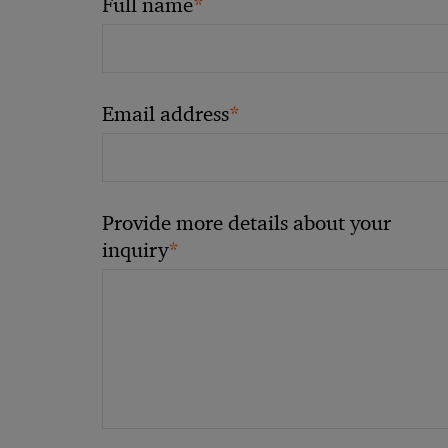
*
Full name
*
Email address
Provide more details about your
*
inquiry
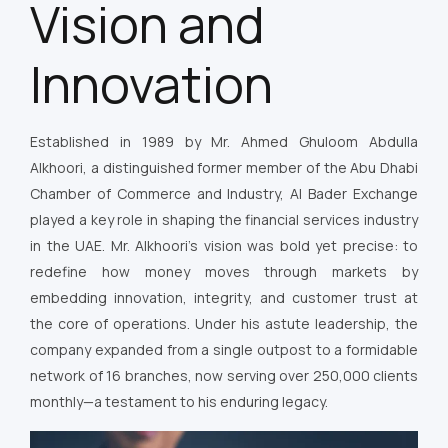
Vision and
Innovation
Established in 1989 by Mr. Ahmed Ghuloom Abdulla
Alkhoori, a distinguished former member of the Abu Dhabi
Chamber of Commerce and Industry, Al Bader Exchange
played a key role in shaping the financial services industry
in the UAE. Mr. Alkhoori’s vision was bold yet precise: to
redefine how money moves through markets by
embedding innovation, integrity, and customer trust at
the core of operations. Under his astute leadership, the
company expanded from a single outpost to a formidable
network of 16 branches, now serving over 250,000 clients
monthly—a testament to his enduring legacy.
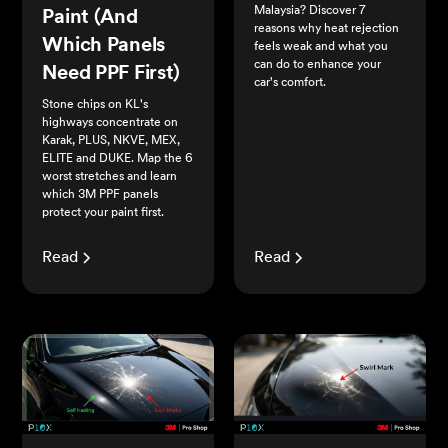
Malaysia? Discover 7
Paint (And
reasons why heat rejection
Which Panels
feels weak and what you
can do to enhance your
Need PPF First)
car's comfort.
Stone chips on KL's
highways concentrate on
Karak, PLUS, NKVE, MEX,
ELITE and DUKE. Map the 6
worst stretches and learn
which 3M PPF panels
protect your paint first.
Read
Read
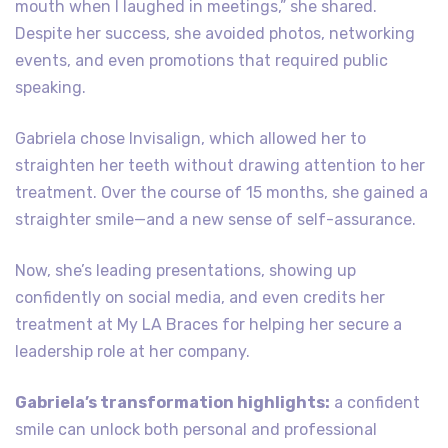
mouth when I laughed in meetings,” she shared.
Despite her success, she avoided photos, networking
events, and even promotions that required public
speaking.
Gabriela chose Invisalign, which allowed her to
straighten her teeth without drawing attention to her
treatment. Over the course of 15 months, she gained a
straighter smile—and a new sense of self-assurance.
Now, she’s leading presentations, showing up
confidently on social media, and even credits her
treatment at My LA Braces for helping her secure a
leadership role at her company.
Gabriela’s transformation highlights:
a confident
smile can unlock both personal and professional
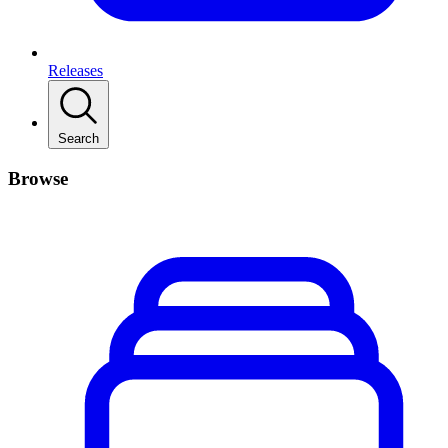
Releases
Search
Browse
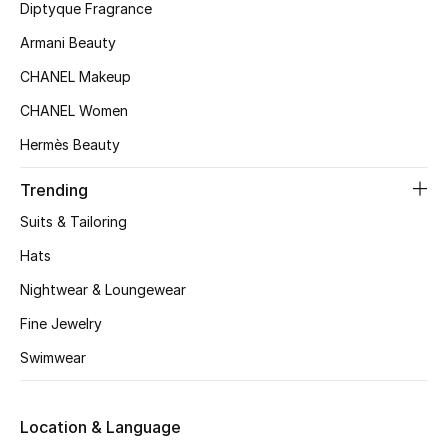
Kids' Shoes
Diptyque Fragrance
Armani Beauty
Top Designers
CHANEL Makeup
CHANEL Women
CURATED FOOTWEAR
Hermès Beauty
Shop Shoes
Trending
Beauty
Suits & Tailoring
Hats
Sale
Nightwear & Loungewear
Fine Jewelry
View All Beauty
Swimwear
New In
Location & Language
Bestsellers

# [WHAT YOU NEED TO DO]
Each line above gets copied exactly; leave the pictures out.

# [FINISHED TASK]
*
Full name
*
Email address
Provide more details about your
*
inquiry
Vision and
Innovation
Established in 1989 by Mr. Ahmed Ghuloom Abdulla
Alkhoori, a distinguished former member of the Abu Dhabi
Chamber of Commerce and Industry, Al Bader Exchange
played a key role in shaping the financial services industry
in the UAE. Mr. Alkhoori’s vision was bold yet precise: to
redefine how money moves through markets by
embedding innovation, integrity, and customer trust at
the core of operations. Under his astute leadership, the
company expanded from a single outpost to a formidable
network of 16 branches, now serving over 250,000 clients
monthly—a testament to his enduring legacy.
Malaysia? Discover 7
Paint (And
reasons why heat rejection
Which Panels
feels weak and what you
can do to enhance your
Need PPF First)
car's comfort.
Stone chips on KL's
highways concentrate on
Karak, PLUS, NKVE, MEX,
ELITE and DUKE. Map the 6
worst stretches and learn
which 3M PPF panels
protect your paint first.
Read
Read
mouth when I laughed in meetings,” she shared.
Despite her success, she avoided photos, networking
events, and even promotions that required public
speaking.
Gabriela chose Invisalign, which allowed her to
straighten her teeth without drawing attention to her
treatment. Over the course of 15 months, she gained a
straighter smile—and a new sense of self-assurance.
Now, she’s leading presentations, showing up
confidently on social media, and even credits her
treatment at My LA Braces for helping her secure a
leadership role at her company.
Gabriela’s transformation highlights:
a confident
smile can unlock both personal and professional
Releases
Search
Browse
Kids' Shoes
Diptyque Fragrance
Armani Beauty
Top Designers
CHANEL Makeup
CHANEL Women
CURATED FOOTWEAR
Hermès Beauty
Shop Shoes
Trending
Beauty
Suits & Tailoring
Hats
Sale
Nightwear & Loungewear
Fine Jewelry
View All Beauty
Swimwear
New In
Location & Language
Bestsellers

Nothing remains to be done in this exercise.